The orchestra was loud. Luckily, the cast was strong.

Ruth Ann Swenson, ingenue par excellence of the San Francisco Opera, looked appropriately sweet and cuddly as Baby Doe, acted with innate dignity and sang exquisitely--especially when she could float the high pianissimo lines that are the trademark of the role. The cool, glistening purity of her soprano inspired recollections not of the young Sills, but--equally flattering--of the young Hilde Gueden.
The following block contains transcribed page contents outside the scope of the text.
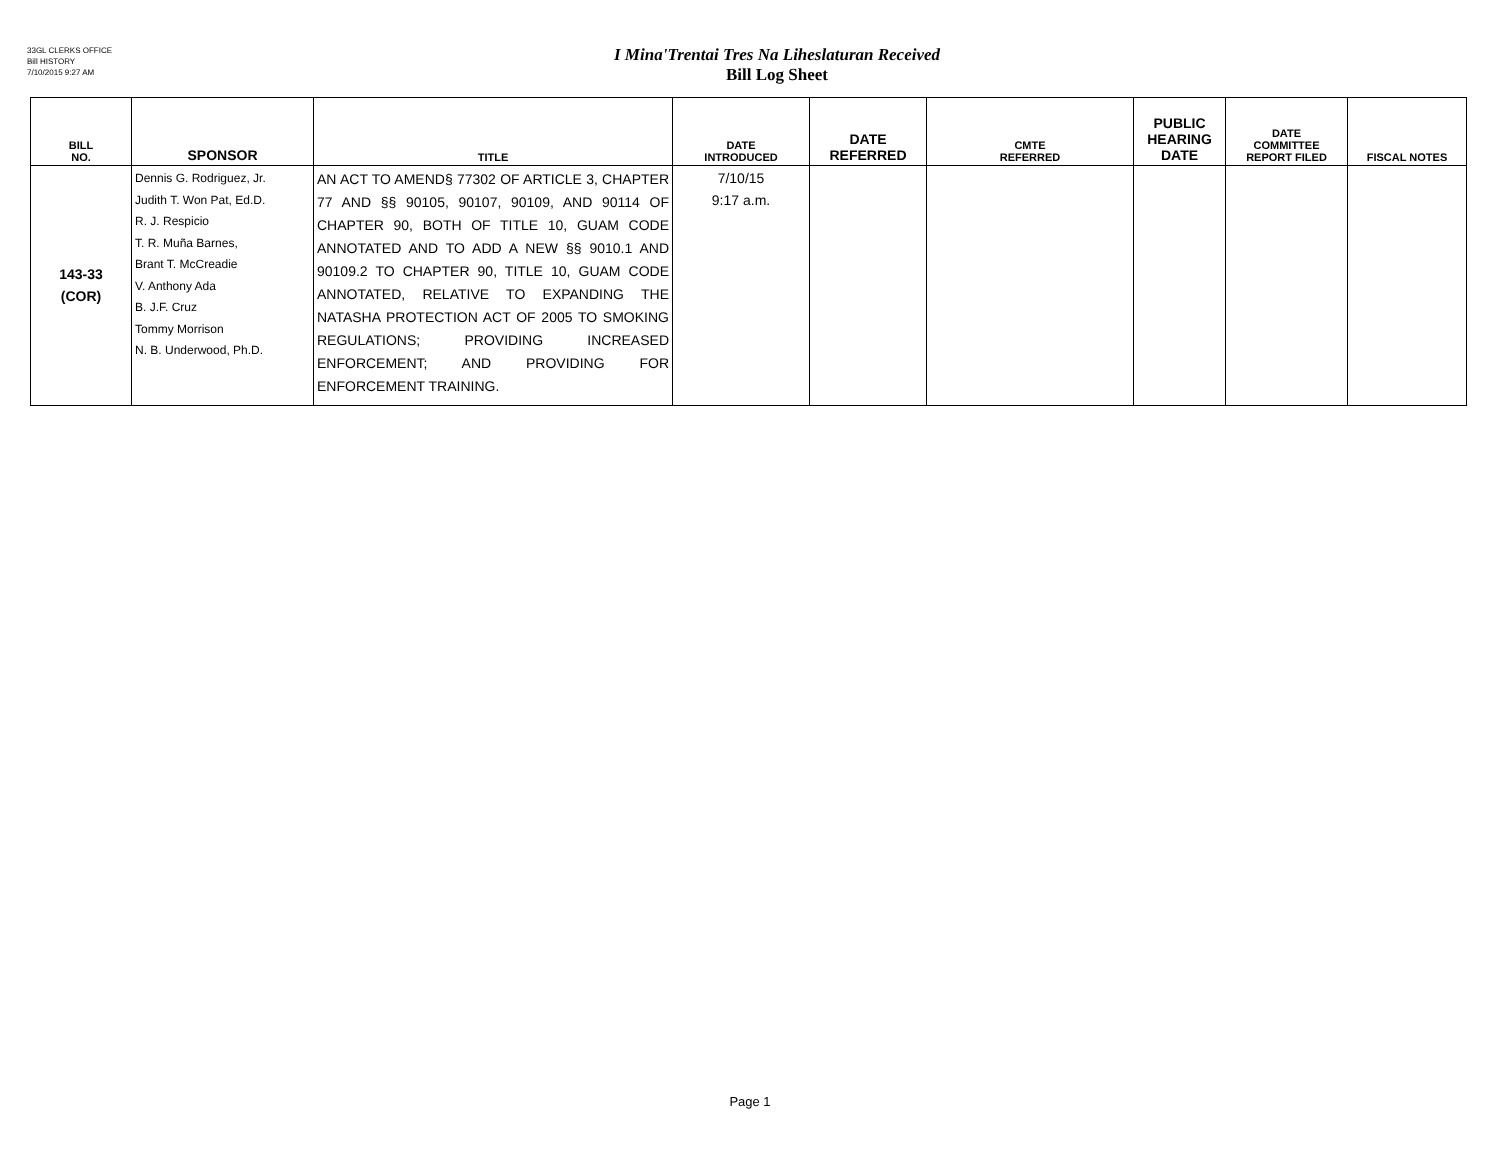33GL CLERKS OFFICE
Bill HISTORY
7/10/2015 9:27 AM
I Mina'Trentai Tres Na Liheslaturan Received
Bill Log Sheet
| BILL NO. | SPONSOR | TITLE | DATE INTRODUCED | DATE REFERRED | CMTE REFERRED | PUBLIC HEARING DATE | DATE COMMITTEE REPORT FILED | FISCAL NOTES |
| --- | --- | --- | --- | --- | --- | --- | --- | --- |
| 143-33 (COR) | Dennis G. Rodriguez, Jr. Judith T. Won Pat, Ed.D. R. J. Respicio T. R. Muña Barnes, Brant T. McCreadie V. Anthony Ada B. J.F. Cruz Tommy Morrison N. B. Underwood, Ph.D. | AN ACT TO AMEND§ 77302 OF ARTICLE 3, CHAPTER 77 AND §§ 90105, 90107, 90109, AND 90114 OF CHAPTER 90, BOTH OF TITLE 10, GUAM CODE ANNOTATED AND TO ADD A NEW §§ 9010.1 AND 90109.2 TO CHAPTER 90, TITLE 10, GUAM CODE ANNOTATED, RELATIVE TO EXPANDING THE NATASHA PROTECTION ACT OF 2005 TO SMOKING REGULATIONS; PROVIDING INCREASED ENFORCEMENT; AND PROVIDING FOR ENFORCEMENT TRAINING. | 7/10/15 9:17 a.m. | | | | | |
Page 1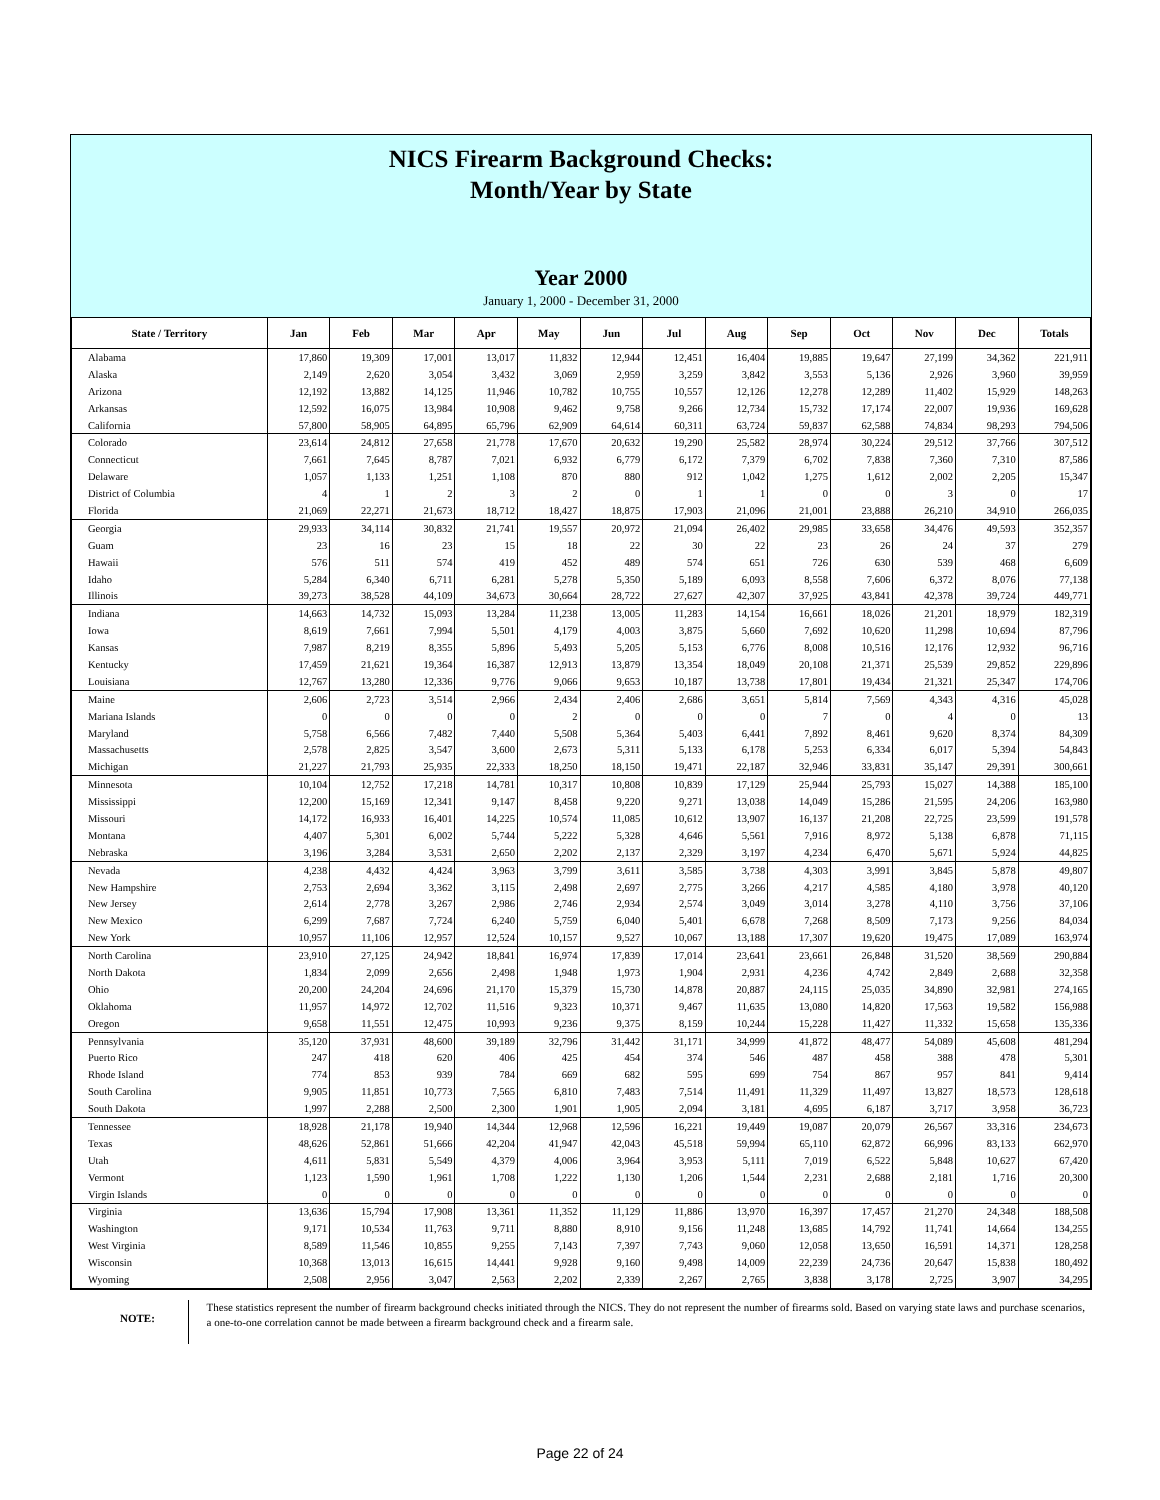NICS Firearm Background Checks:
Month/Year by State
Year 2000
January 1, 2000 - December 31, 2000
| State / Territory | Jan | Feb | Mar | Apr | May | Jun | Jul | Aug | Sep | Oct | Nov | Dec | Totals |
| --- | --- | --- | --- | --- | --- | --- | --- | --- | --- | --- | --- | --- | --- |
| Alabama | 17,860 | 19,309 | 17,001 | 13,017 | 11,832 | 12,944 | 12,451 | 16,404 | 19,885 | 19,647 | 27,199 | 34,362 | 221,911 |
| Alaska | 2,149 | 2,620 | 3,054 | 3,432 | 3,069 | 2,959 | 3,259 | 3,842 | 3,553 | 5,136 | 2,926 | 3,960 | 39,959 |
| Arizona | 12,192 | 13,882 | 14,125 | 11,946 | 10,782 | 10,755 | 10,557 | 12,126 | 12,278 | 12,289 | 11,402 | 15,929 | 148,263 |
| Arkansas | 12,592 | 16,075 | 13,984 | 10,908 | 9,462 | 9,758 | 9,266 | 12,734 | 15,732 | 17,174 | 22,007 | 19,936 | 169,628 |
| California | 57,800 | 58,905 | 64,895 | 65,796 | 62,909 | 64,614 | 60,311 | 63,724 | 59,837 | 62,588 | 74,834 | 98,293 | 794,506 |
| Colorado | 23,614 | 24,812 | 27,658 | 21,778 | 17,670 | 20,632 | 19,290 | 25,582 | 28,974 | 30,224 | 29,512 | 37,766 | 307,512 |
| Connecticut | 7,661 | 7,645 | 8,787 | 7,021 | 6,932 | 6,779 | 6,172 | 7,379 | 6,702 | 7,838 | 7,360 | 7,310 | 87,586 |
| Delaware | 1,057 | 1,133 | 1,251 | 1,108 | 870 | 880 | 912 | 1,042 | 1,275 | 1,612 | 2,002 | 2,205 | 15,347 |
| District of Columbia | 4 | 1 | 2 | 3 | 2 | 0 | 1 | 1 | 0 | 0 | 3 | 0 | 17 |
| Florida | 21,069 | 22,271 | 21,673 | 18,712 | 18,427 | 18,875 | 17,903 | 21,096 | 21,001 | 23,888 | 26,210 | 34,910 | 266,035 |
| Georgia | 29,933 | 34,114 | 30,832 | 21,741 | 19,557 | 20,972 | 21,094 | 26,402 | 29,985 | 33,658 | 34,476 | 49,593 | 352,357 |
| Guam | 23 | 16 | 23 | 15 | 18 | 22 | 30 | 22 | 23 | 26 | 24 | 37 | 279 |
| Hawaii | 576 | 511 | 574 | 419 | 452 | 489 | 574 | 651 | 726 | 630 | 539 | 468 | 6,609 |
| Idaho | 5,284 | 6,340 | 6,711 | 6,281 | 5,278 | 5,350 | 5,189 | 6,093 | 8,558 | 7,606 | 6,372 | 8,076 | 77,138 |
| Illinois | 39,273 | 38,528 | 44,109 | 34,673 | 30,664 | 28,722 | 27,627 | 42,307 | 37,925 | 43,841 | 42,378 | 39,724 | 449,771 |
| Indiana | 14,663 | 14,732 | 15,093 | 13,284 | 11,238 | 13,005 | 11,283 | 14,154 | 16,661 | 18,026 | 21,201 | 18,979 | 182,319 |
| Iowa | 8,619 | 7,661 | 7,994 | 5,501 | 4,179 | 4,003 | 3,875 | 5,660 | 7,692 | 10,620 | 11,298 | 10,694 | 87,796 |
| Kansas | 7,987 | 8,219 | 8,355 | 5,896 | 5,493 | 5,205 | 5,153 | 6,776 | 8,008 | 10,516 | 12,176 | 12,932 | 96,716 |
| Kentucky | 17,459 | 21,621 | 19,364 | 16,387 | 12,913 | 13,879 | 13,354 | 18,049 | 20,108 | 21,371 | 25,539 | 29,852 | 229,896 |
| Louisiana | 12,767 | 13,280 | 12,336 | 9,776 | 9,066 | 9,653 | 10,187 | 13,738 | 17,801 | 19,434 | 21,321 | 25,347 | 174,706 |
| Maine | 2,606 | 2,723 | 3,514 | 2,966 | 2,434 | 2,406 | 2,686 | 3,651 | 5,814 | 7,569 | 4,343 | 4,316 | 45,028 |
| Mariana Islands | 0 | 0 | 0 | 0 | 2 | 0 | 0 | 0 | 7 | 0 | 4 | 0 | 13 |
| Maryland | 5,758 | 6,566 | 7,482 | 7,440 | 5,508 | 5,364 | 5,403 | 6,441 | 7,892 | 8,461 | 9,620 | 8,374 | 84,309 |
| Massachusetts | 2,578 | 2,825 | 3,547 | 3,600 | 2,673 | 5,311 | 5,133 | 6,178 | 5,253 | 6,334 | 6,017 | 5,394 | 54,843 |
| Michigan | 21,227 | 21,793 | 25,935 | 22,333 | 18,250 | 18,150 | 19,471 | 22,187 | 32,946 | 33,831 | 35,147 | 29,391 | 300,661 |
| Minnesota | 10,104 | 12,752 | 17,218 | 14,781 | 10,317 | 10,808 | 10,839 | 17,129 | 25,944 | 25,793 | 15,027 | 14,388 | 185,100 |
| Mississippi | 12,200 | 15,169 | 12,341 | 9,147 | 8,458 | 9,220 | 9,271 | 13,038 | 14,049 | 15,286 | 21,595 | 24,206 | 163,980 |
| Missouri | 14,172 | 16,933 | 16,401 | 14,225 | 10,574 | 11,085 | 10,612 | 13,907 | 16,137 | 21,208 | 22,725 | 23,599 | 191,578 |
| Montana | 4,407 | 5,301 | 6,002 | 5,744 | 5,222 | 5,328 | 4,646 | 5,561 | 7,916 | 8,972 | 5,138 | 6,878 | 71,115 |
| Nebraska | 3,196 | 3,284 | 3,531 | 2,650 | 2,202 | 2,137 | 2,329 | 3,197 | 4,234 | 6,470 | 5,671 | 5,924 | 44,825 |
| Nevada | 4,238 | 4,432 | 4,424 | 3,963 | 3,799 | 3,611 | 3,585 | 3,738 | 4,303 | 3,991 | 3,845 | 5,878 | 49,807 |
| New Hampshire | 2,753 | 2,694 | 3,362 | 3,115 | 2,498 | 2,697 | 2,775 | 3,266 | 4,217 | 4,585 | 4,180 | 3,978 | 40,120 |
| New Jersey | 2,614 | 2,778 | 3,267 | 2,986 | 2,746 | 2,934 | 2,574 | 3,049 | 3,014 | 3,278 | 4,110 | 3,756 | 37,106 |
| New Mexico | 6,299 | 7,687 | 7,724 | 6,240 | 5,759 | 6,040 | 5,401 | 6,678 | 7,268 | 8,509 | 7,173 | 9,256 | 84,034 |
| New York | 10,957 | 11,106 | 12,957 | 12,524 | 10,157 | 9,527 | 10,067 | 13,188 | 17,307 | 19,620 | 19,475 | 17,089 | 163,974 |
| North Carolina | 23,910 | 27,125 | 24,942 | 18,841 | 16,974 | 17,839 | 17,014 | 23,641 | 23,661 | 26,848 | 31,520 | 38,569 | 290,884 |
| North Dakota | 1,834 | 2,099 | 2,656 | 2,498 | 1,948 | 1,973 | 1,904 | 2,931 | 4,236 | 4,742 | 2,849 | 2,688 | 32,358 |
| Ohio | 20,200 | 24,204 | 24,696 | 21,170 | 15,379 | 15,730 | 14,878 | 20,887 | 24,115 | 25,035 | 34,890 | 32,981 | 274,165 |
| Oklahoma | 11,957 | 14,972 | 12,702 | 11,516 | 9,323 | 10,371 | 9,467 | 11,635 | 13,080 | 14,820 | 17,563 | 19,582 | 156,988 |
| Oregon | 9,658 | 11,551 | 12,475 | 10,993 | 9,236 | 9,375 | 8,159 | 10,244 | 15,228 | 11,427 | 11,332 | 15,658 | 135,336 |
| Pennsylvania | 35,120 | 37,931 | 48,600 | 39,189 | 32,796 | 31,442 | 31,171 | 34,999 | 41,872 | 48,477 | 54,089 | 45,608 | 481,294 |
| Puerto Rico | 247 | 418 | 620 | 406 | 425 | 454 | 374 | 546 | 487 | 458 | 388 | 478 | 5,301 |
| Rhode Island | 774 | 853 | 939 | 784 | 669 | 682 | 595 | 699 | 754 | 867 | 957 | 841 | 9,414 |
| South Carolina | 9,905 | 11,851 | 10,773 | 7,565 | 6,810 | 7,483 | 7,514 | 11,491 | 11,329 | 11,497 | 13,827 | 18,573 | 128,618 |
| South Dakota | 1,997 | 2,288 | 2,500 | 2,300 | 1,901 | 1,905 | 2,094 | 3,181 | 4,695 | 6,187 | 3,717 | 3,958 | 36,723 |
| Tennessee | 18,928 | 21,178 | 19,940 | 14,344 | 12,968 | 12,596 | 16,221 | 19,449 | 19,087 | 20,079 | 26,567 | 33,316 | 234,673 |
| Texas | 48,626 | 52,861 | 51,666 | 42,204 | 41,947 | 42,043 | 45,518 | 59,994 | 65,110 | 62,872 | 66,996 | 83,133 | 662,970 |
| Utah | 4,611 | 5,831 | 5,549 | 4,379 | 4,006 | 3,964 | 3,953 | 5,111 | 7,019 | 6,522 | 5,848 | 10,627 | 67,420 |
| Vermont | 1,123 | 1,590 | 1,961 | 1,708 | 1,222 | 1,130 | 1,206 | 1,544 | 2,231 | 2,688 | 2,181 | 1,716 | 20,300 |
| Virgin Islands | 0 | 0 | 0 | 0 | 0 | 0 | 0 | 0 | 0 | 0 | 0 | 0 | 0 |
| Virginia | 13,636 | 15,794 | 17,908 | 13,361 | 11,352 | 11,129 | 11,886 | 13,970 | 16,397 | 17,457 | 21,270 | 24,348 | 188,508 |
| Washington | 9,171 | 10,534 | 11,763 | 9,711 | 8,880 | 8,910 | 9,156 | 11,248 | 13,685 | 14,792 | 11,741 | 14,664 | 134,255 |
| West Virginia | 8,589 | 11,546 | 10,855 | 9,255 | 7,143 | 7,397 | 7,743 | 9,060 | 12,058 | 13,650 | 16,591 | 14,371 | 128,258 |
| Wisconsin | 10,368 | 13,013 | 16,615 | 14,441 | 9,928 | 9,160 | 9,498 | 14,009 | 22,239 | 24,736 | 20,647 | 15,838 | 180,492 |
| Wyoming | 2,508 | 2,956 | 3,047 | 2,563 | 2,202 | 2,339 | 2,267 | 2,765 | 3,838 | 3,178 | 2,725 | 3,907 | 34,295 |
NOTE:
These statistics represent the number of firearm background checks initiated through the NICS. They do not represent the number of firearms sold. Based on varying state laws and purchase scenarios, a one-to-one correlation cannot be made between a firearm background check and a firearm sale.
Page 22 of 24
Joyce Castle made Augusta a more aggressive force than tradition might dictate. A tall, vital, strikingly attractive woman, she posed a more sensual threat to Baby Doe than had the restrained and severe Frances Bible. Castle’s characterization made good sense on its own terms, however, and she sang with commanding poise, opulence and clarity.

Richard Fredricks brought poignancy to the terminal hallucinations of Horace Tabor and capitalized, as always, on a ringing, forthright baritone. In the earlier scenes, he seemed too handsome, too slick, too youthful, ultimately too bland for comfort as the tough, old, cigar-chomping, self-made magnate of Leadville, Colo.

The supporting cast included Geraldine Decker, imposing despite some vocal deterioration as a Mama McCourt who resembled Mme. Schumann-Heink; Michael Gallup, bluff, hearty and sonorous as William Jennings Bryan; and Ken Remo, deft but essentially undifferentiated in four dissimilar character roles.